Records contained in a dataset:
----
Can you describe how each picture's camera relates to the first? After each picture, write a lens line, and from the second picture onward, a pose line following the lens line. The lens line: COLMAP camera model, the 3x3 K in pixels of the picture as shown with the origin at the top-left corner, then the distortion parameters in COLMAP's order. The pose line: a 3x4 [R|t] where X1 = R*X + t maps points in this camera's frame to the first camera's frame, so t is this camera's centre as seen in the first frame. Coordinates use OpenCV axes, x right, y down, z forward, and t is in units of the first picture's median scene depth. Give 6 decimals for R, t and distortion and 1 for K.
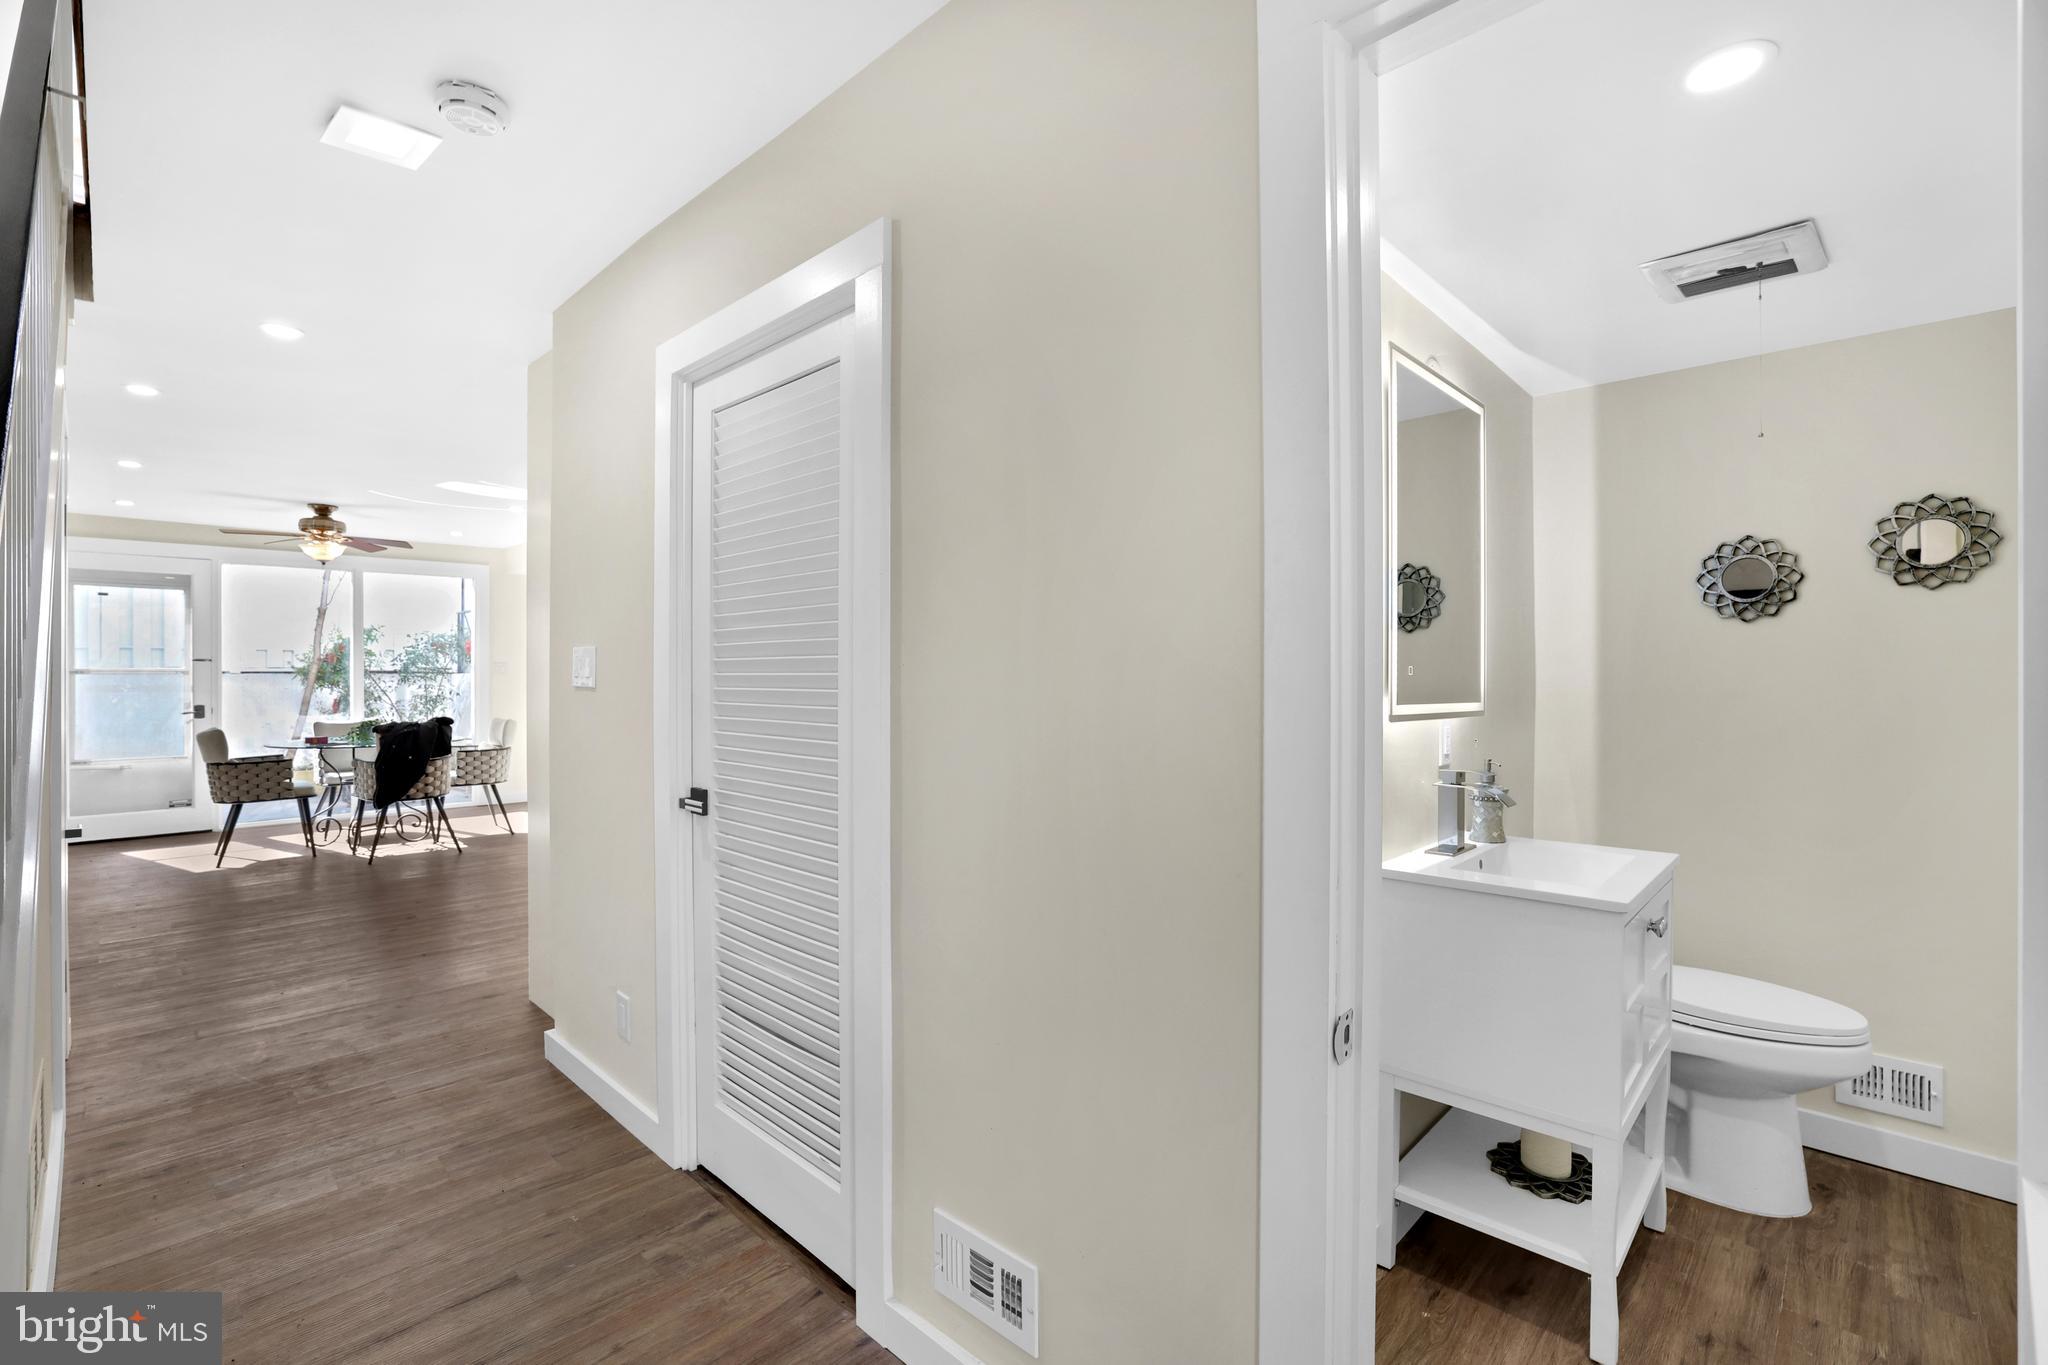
lens RADIAL K [[896.8, 0, 1018.8], [0, 896.8, 670.6], [0, 0, 1]] dist [-0.049288, 0.018437]
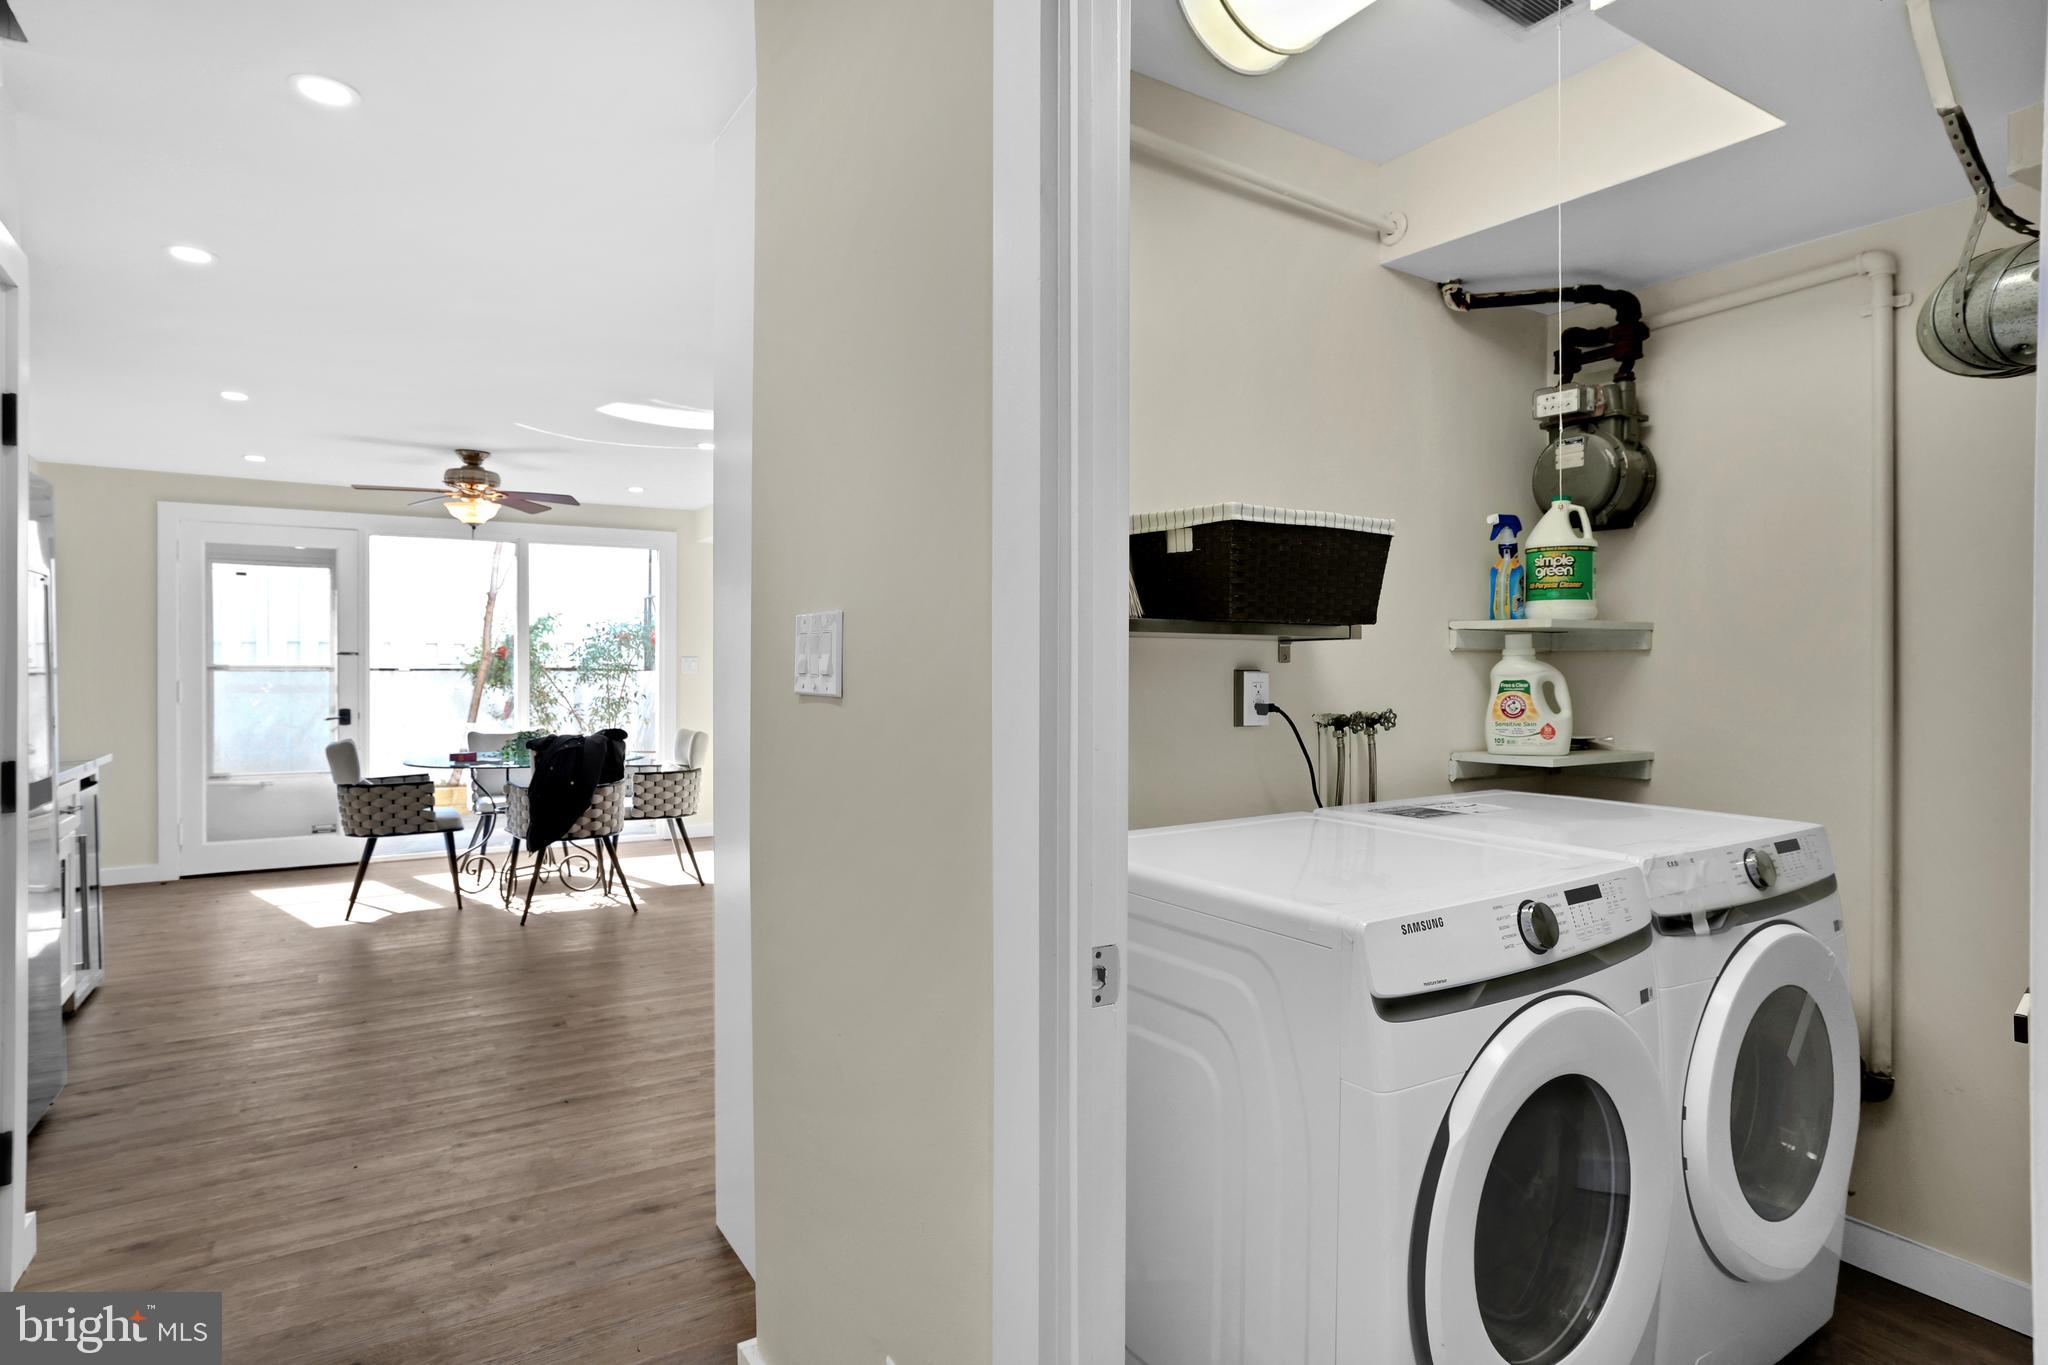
lens RADIAL K [[1129.6, 0, 1063.6], [0, 1129.6, 675.5], [0, 0, 1]] dist [-0.000253, -0.000086]
pose [[0.976984, 0.002359, -0.213298, -0.078147], [-0.001151, 0.999983, 0.005791, 0.002119], [0.213308, -0.005412, 0.976970, 0.145740]]
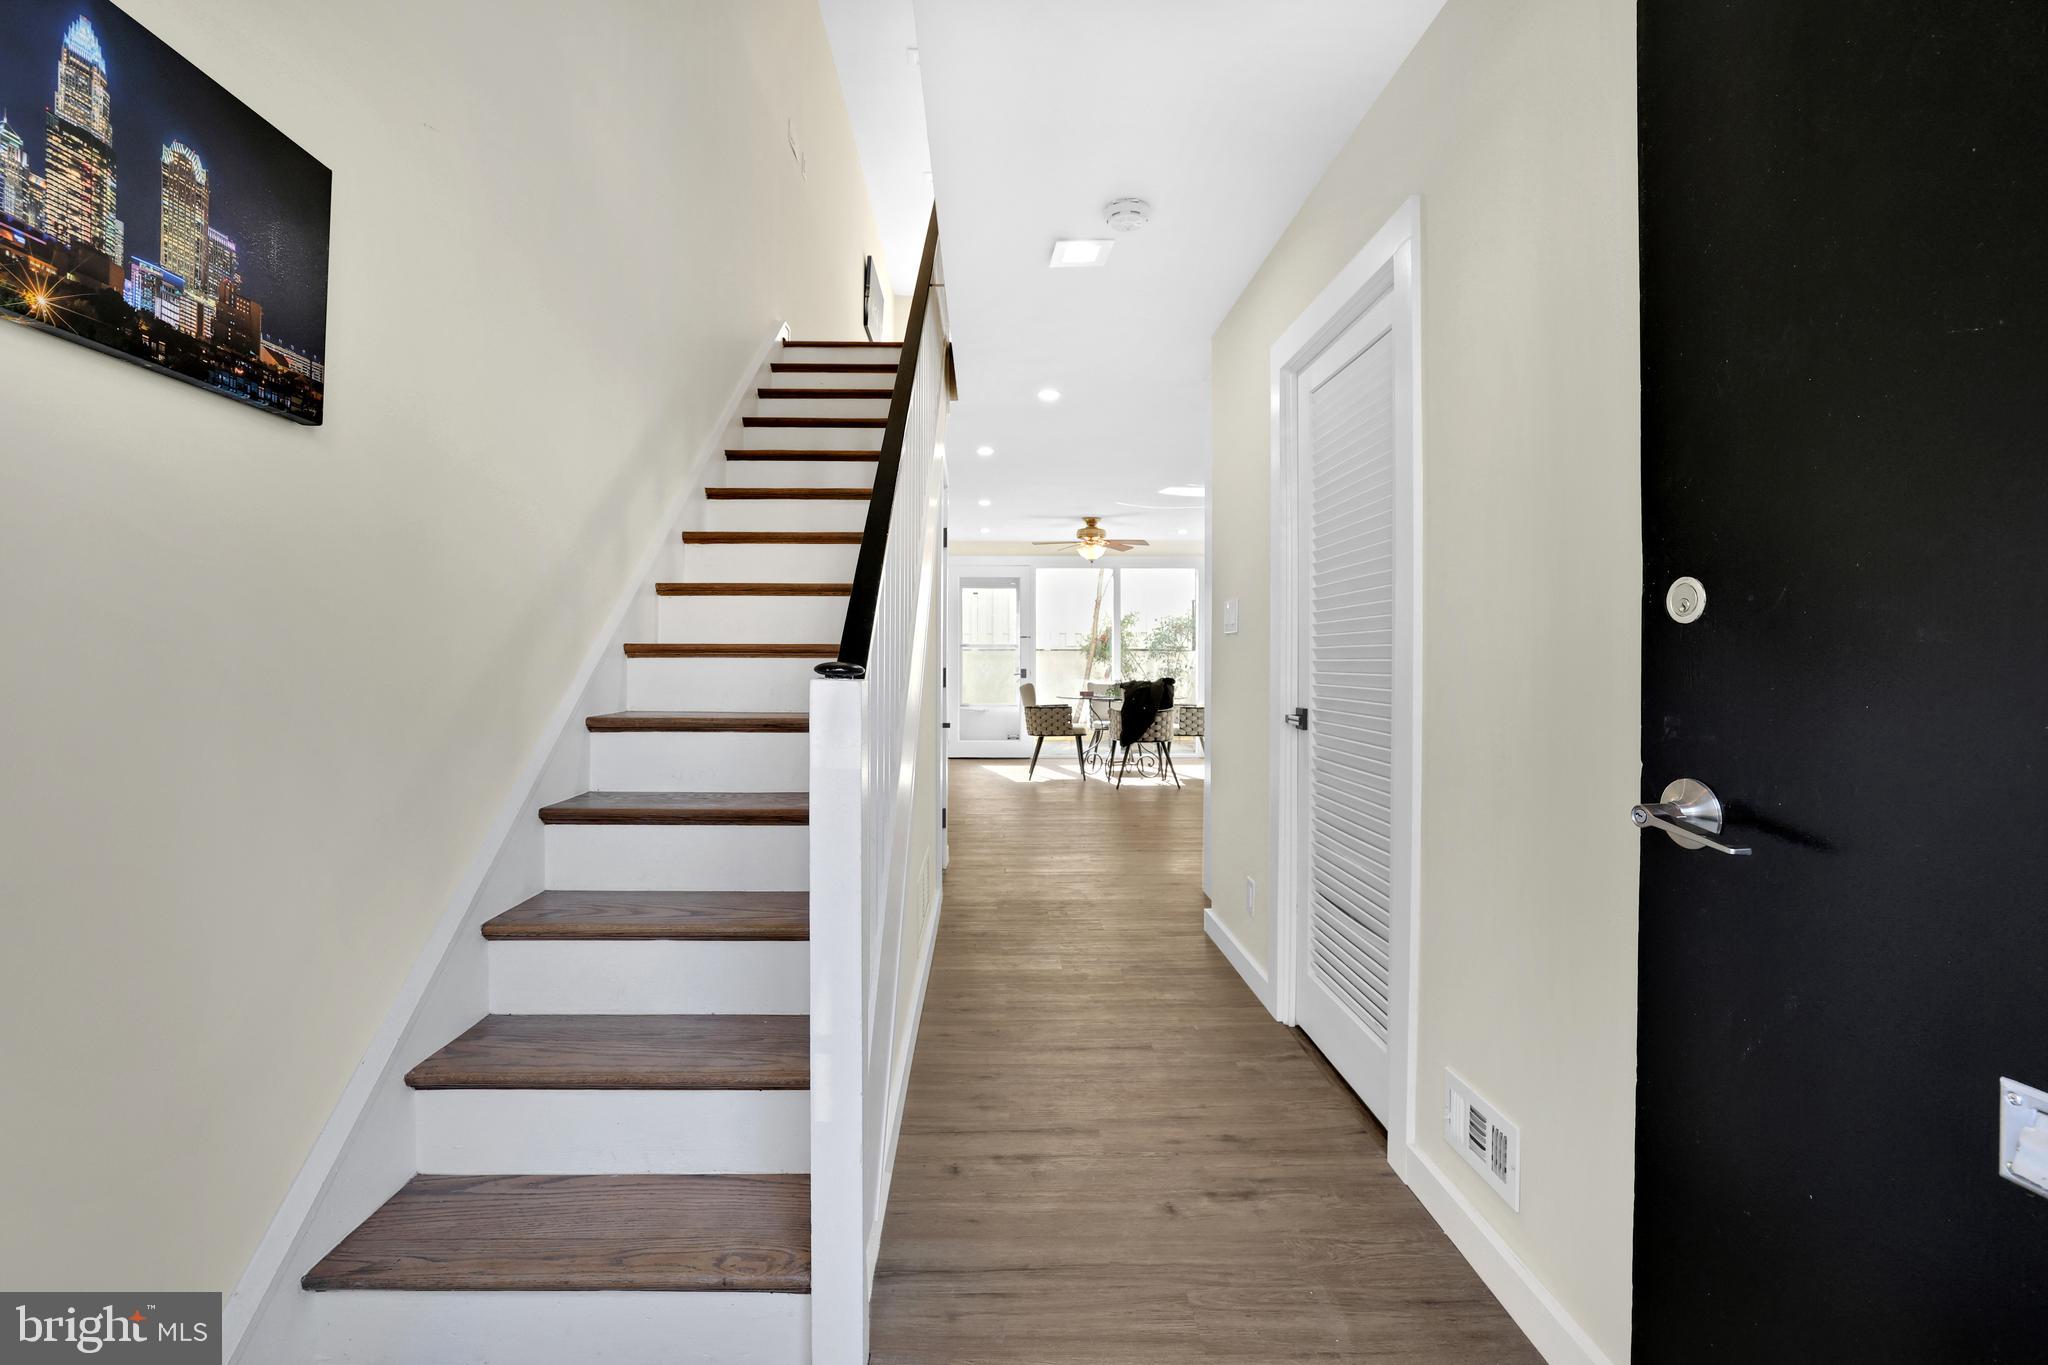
lens RADIAL K [[873.2, 0, 997.0], [0, 873.2, 643.4], [0, 0, 1]] dist [-0.045263, -0.000004]
pose [[0.700073, -0.005215, -0.714052, 0.053337], [-0.003337, 0.999939, -0.010574, 0.017103], [0.714064, 0.009786, 0.700012, -0.031225]]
----
AIM OF THE TASK: Rewrite the lines above, changing every "camera" to "sensor" and keeping everything else the same. Leave out the pictures.

RESULT OF THIS TASK:
Can you describe how each picture's sensor relates to the first? After each picture, write a lens line, and from the second picture onward, a pose line following the lens line. The lens line: COLMAP sensor model, the 3x3 K in pixels of the picture as shown with the origin at the top-left corner, then the distortion parameters in COLMAP's order. The pose line: a 3x4 [R|t] where X1 = R*X + t maps points in this sensor's frame to the first sensor's frame, so t is this sensor's centre as seen in the first frame. Coordinates use OpenCV axes, x right, y down, z forward, and t is in units of the first picture's median scene depth. Give 6 decimals for R, t and distortion and 1 for K.
lens RADIAL K [[896.8, 0, 1018.8], [0, 896.8, 670.6], [0, 0, 1]] dist [-0.049288, 0.018437]
lens RADIAL K [[1129.6, 0, 1063.6], [0, 1129.6, 675.5], [0, 0, 1]] dist [-0.000253, -0.000086]
pose [[0.976984, 0.002359, -0.213298, -0.078147], [-0.001151, 0.999983, 0.005791, 0.002119], [0.213308, -0.005412, 0.976970, 0.145740]]
lens RADIAL K [[873.2, 0, 997.0], [0, 873.2, 643.4], [0, 0, 1]] dist [-0.045263, -0.000004]
pose [[0.700073, -0.005215, -0.714052, 0.053337], [-0.003337, 0.999939, -0.010574, 0.017103], [0.714064, 0.009786, 0.700012, -0.031225]]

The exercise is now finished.